- [TASK DATA]

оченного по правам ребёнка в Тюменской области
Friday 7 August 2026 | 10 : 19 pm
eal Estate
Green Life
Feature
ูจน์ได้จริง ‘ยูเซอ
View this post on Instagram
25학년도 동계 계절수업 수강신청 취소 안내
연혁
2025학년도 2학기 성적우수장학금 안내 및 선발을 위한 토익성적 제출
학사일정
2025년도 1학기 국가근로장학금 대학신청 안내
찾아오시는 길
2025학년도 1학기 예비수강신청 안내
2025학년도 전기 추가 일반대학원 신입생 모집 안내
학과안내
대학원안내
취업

- [EXERCISE GOAL] Collect every line in the data that contains the string "Тюменской", treating uppercase and lowercase letters as different.

- [THE ANSWER]
оченного по правам ребёнка в Тюменской области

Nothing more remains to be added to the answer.